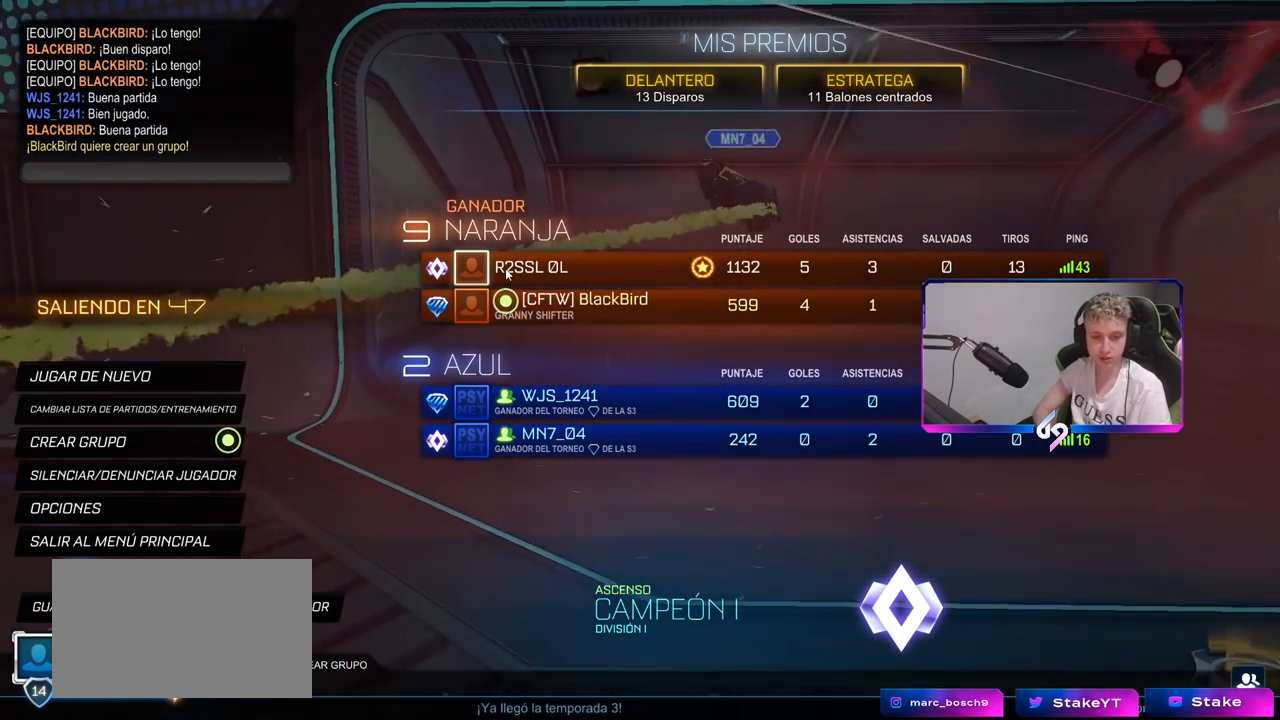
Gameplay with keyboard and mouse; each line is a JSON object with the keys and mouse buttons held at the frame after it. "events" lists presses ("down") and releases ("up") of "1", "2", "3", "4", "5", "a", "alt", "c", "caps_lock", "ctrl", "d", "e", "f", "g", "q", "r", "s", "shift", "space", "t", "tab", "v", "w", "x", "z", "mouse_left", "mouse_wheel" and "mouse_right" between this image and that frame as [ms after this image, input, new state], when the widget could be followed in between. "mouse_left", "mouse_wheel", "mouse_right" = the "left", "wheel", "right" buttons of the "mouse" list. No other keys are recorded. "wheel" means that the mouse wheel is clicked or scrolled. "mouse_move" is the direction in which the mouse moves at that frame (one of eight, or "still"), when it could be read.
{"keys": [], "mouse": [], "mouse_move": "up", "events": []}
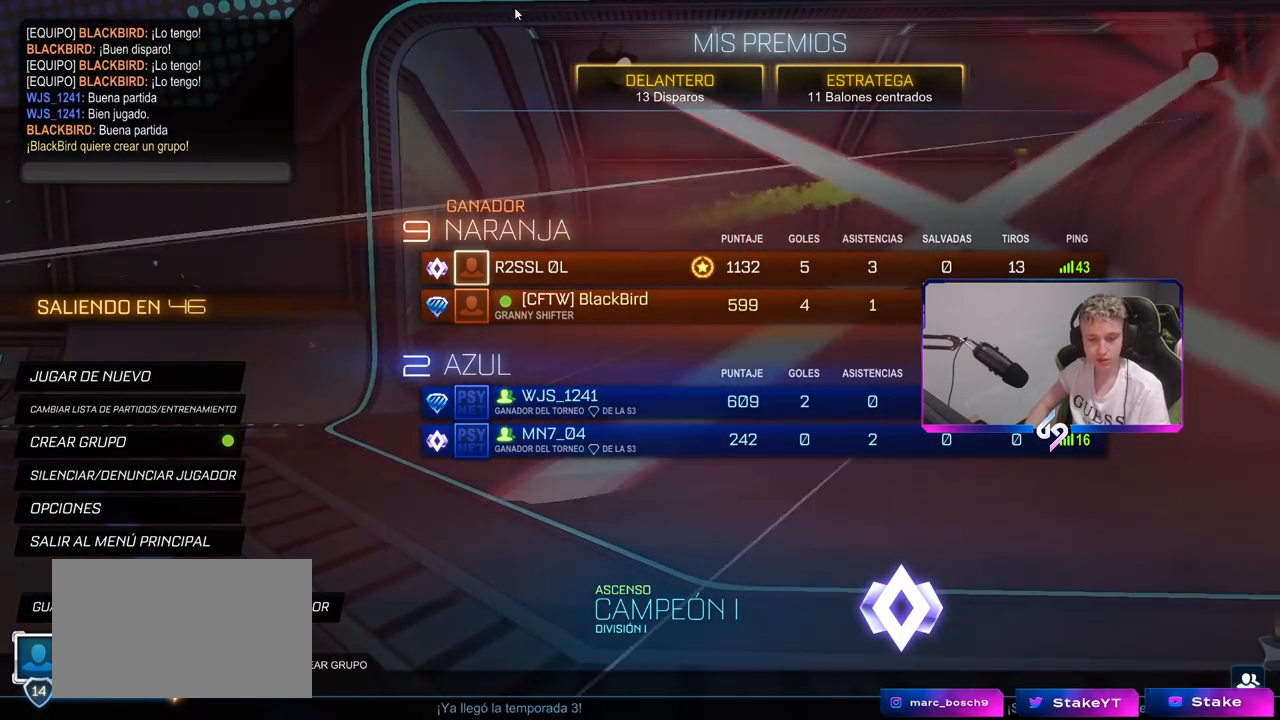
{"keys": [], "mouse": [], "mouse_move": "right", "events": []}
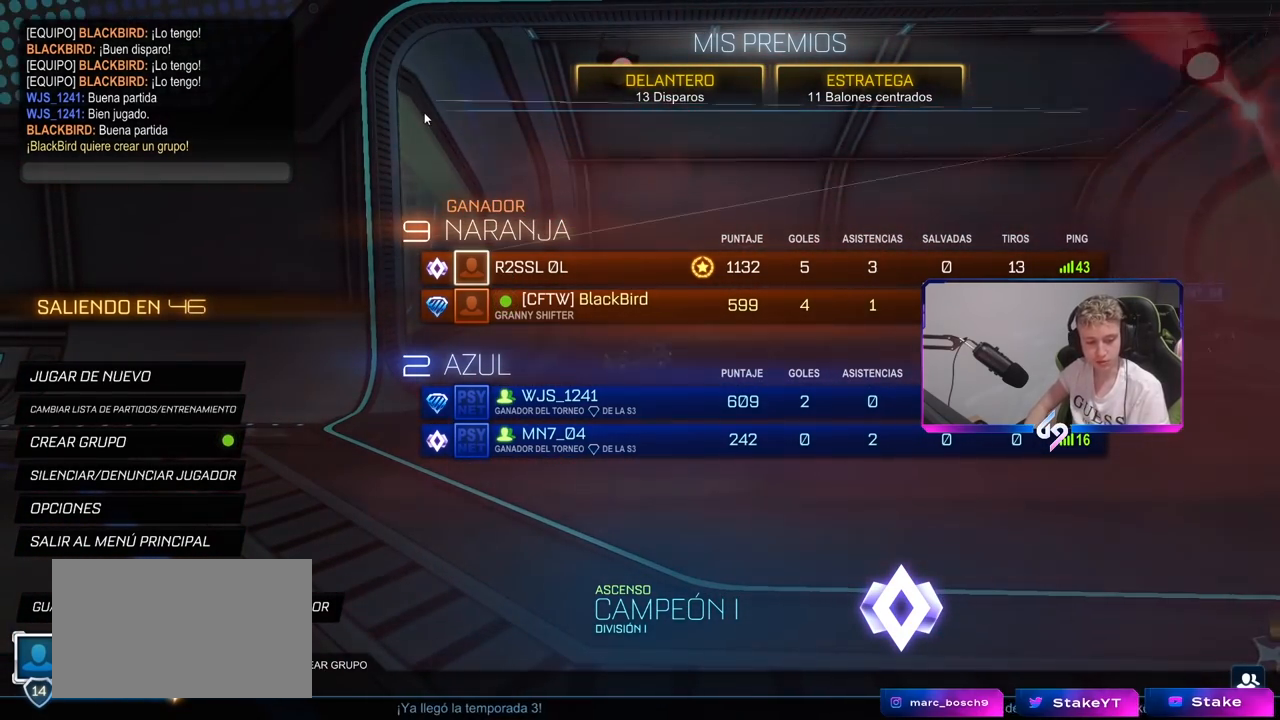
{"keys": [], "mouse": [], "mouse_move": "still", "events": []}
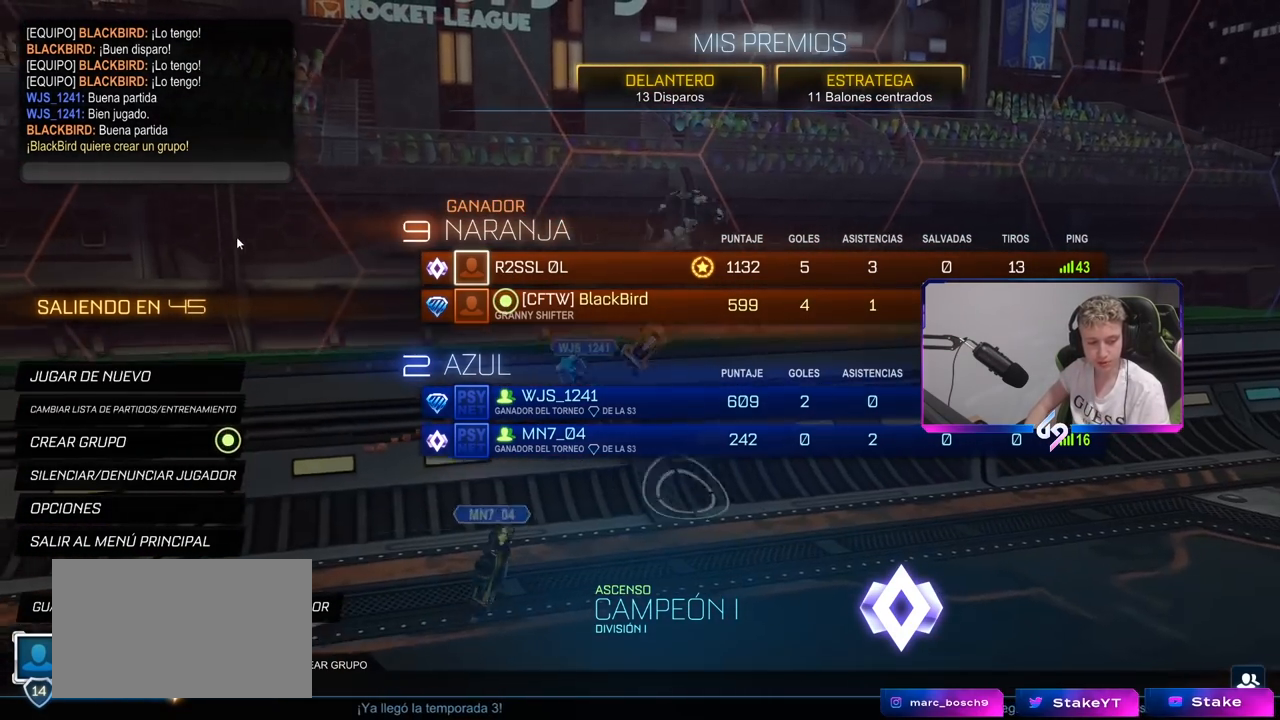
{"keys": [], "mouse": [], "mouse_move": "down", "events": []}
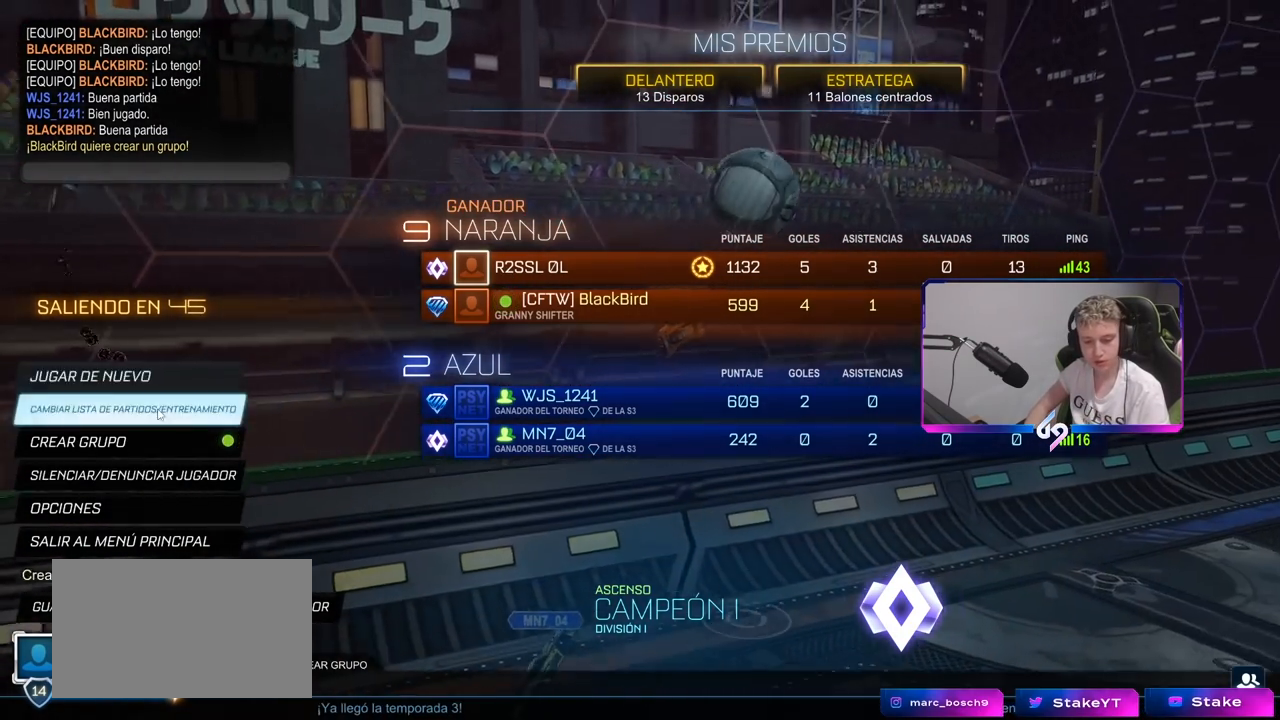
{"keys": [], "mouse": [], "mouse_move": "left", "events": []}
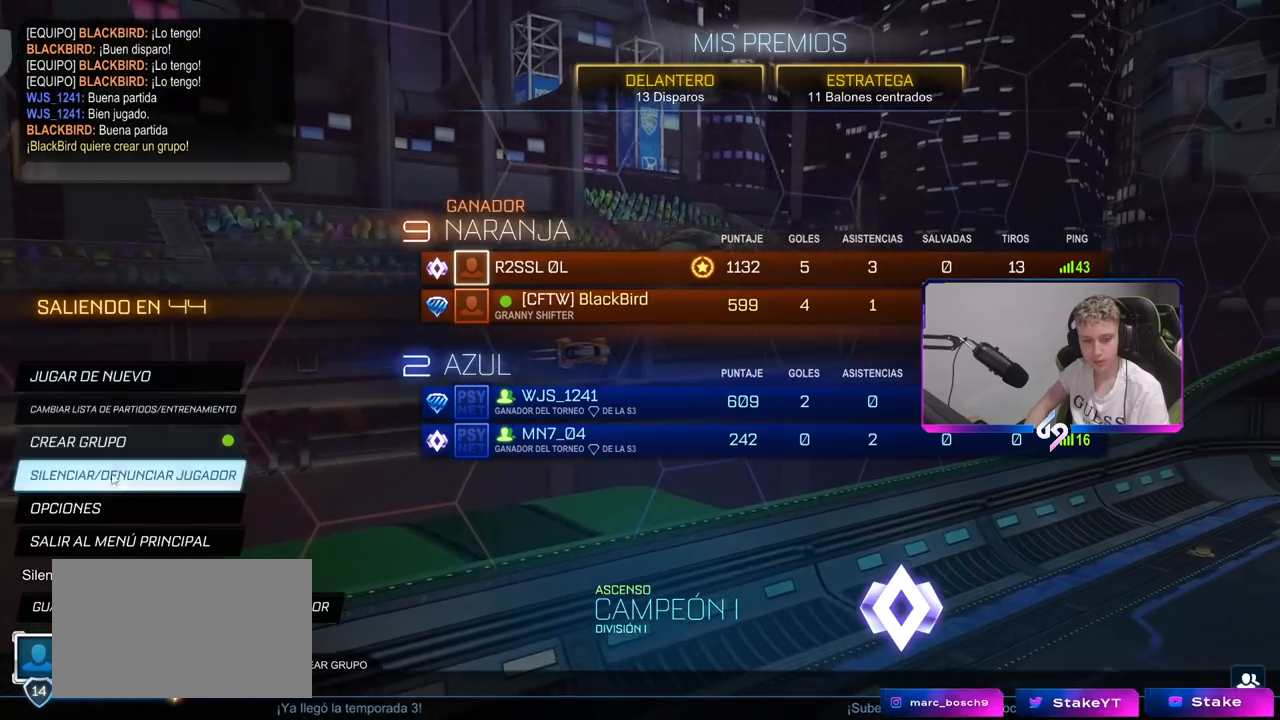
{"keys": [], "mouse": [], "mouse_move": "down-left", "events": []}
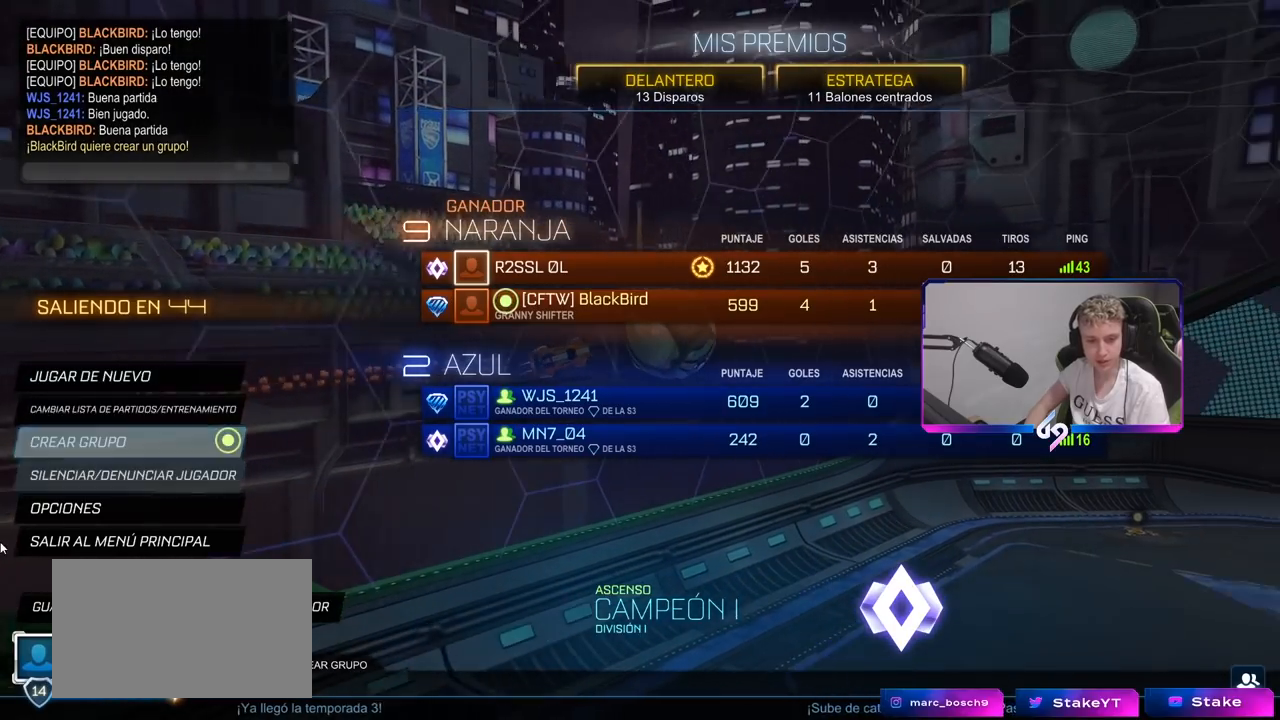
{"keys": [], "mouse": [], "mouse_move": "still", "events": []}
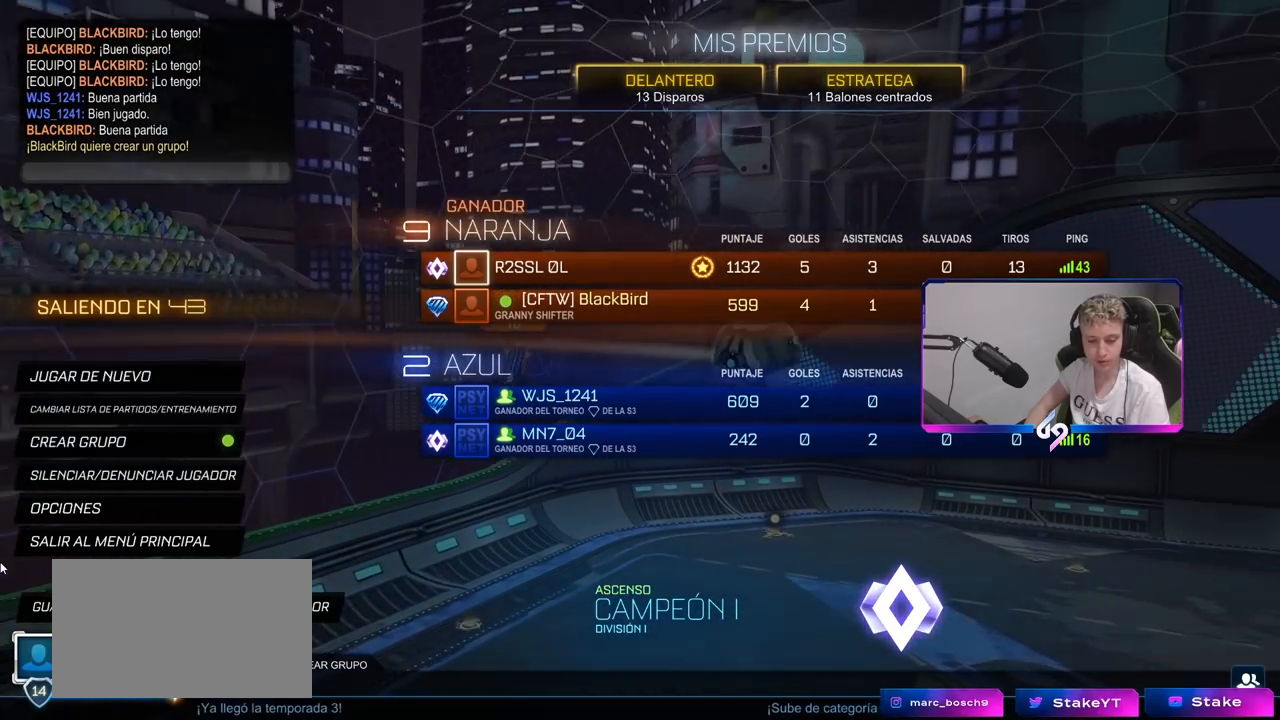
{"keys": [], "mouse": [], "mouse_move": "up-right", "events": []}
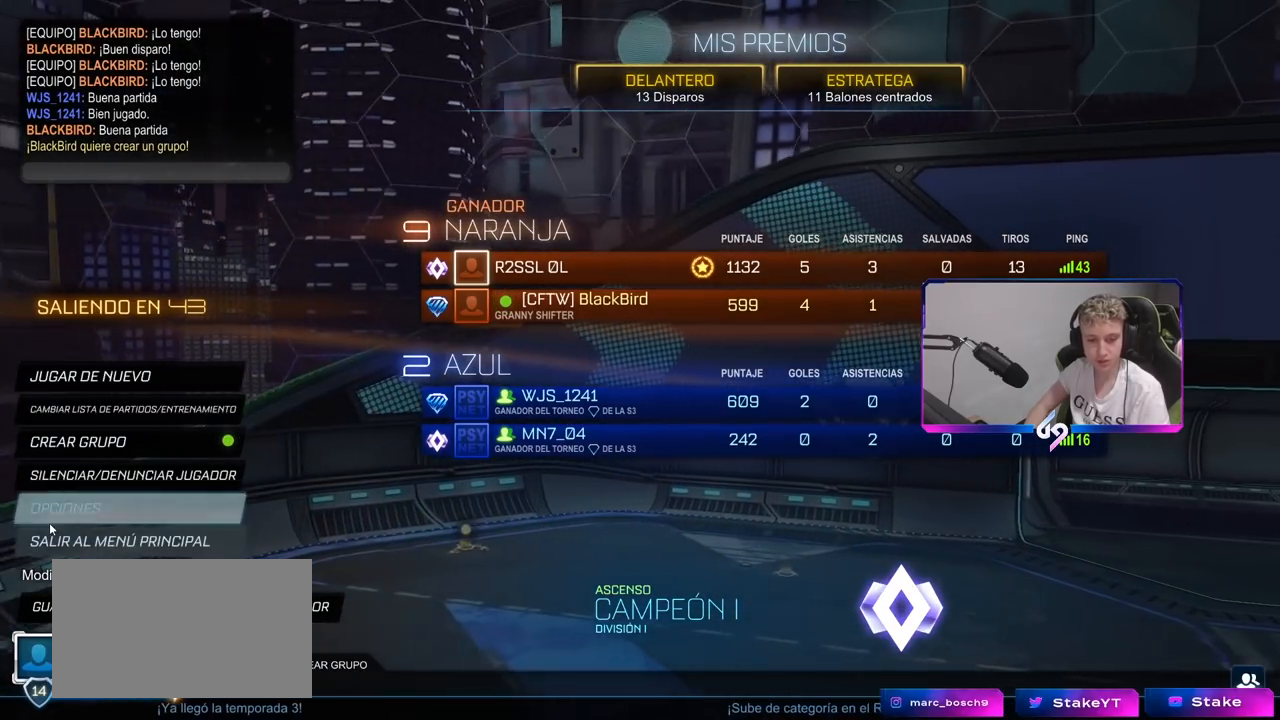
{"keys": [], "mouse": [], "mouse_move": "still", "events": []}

----

Aim of the exercise:
Search the data above for the word "down". Copy each line it is in.

Result:
Gameplay with keyboard and mouse; each line is a JSON object with the keys and mouse buttons held at the frame after it. "events" lists presses ("down") and releases ("up") of "1", "2", "3", "4", "5", "a", "alt", "c", "caps_lock", "ctrl", "d", "e", "f", "g", "q", "r", "s", "shift", "space", "t", "tab", "v", "w", "x", "z", "mouse_left", "mouse_wheel" and "mouse_right" between this image and that frame as [ms after this image, input, new state], when the widget could be followed in between. "mouse_left", "mouse_wheel", "mouse_right" = the "left", "wheel", "right" buttons of the "mouse" list. No other keys are recorded. "wheel" means that the mouse wheel is clicked or scrolled. "mouse_move" is the direction in which the mouse moves at that frame (one of eight, or "still"), when it could be read.
{"keys": [], "mouse": [], "mouse_move": "down", "events": []}
{"keys": [], "mouse": [], "mouse_move": "down-left", "events": []}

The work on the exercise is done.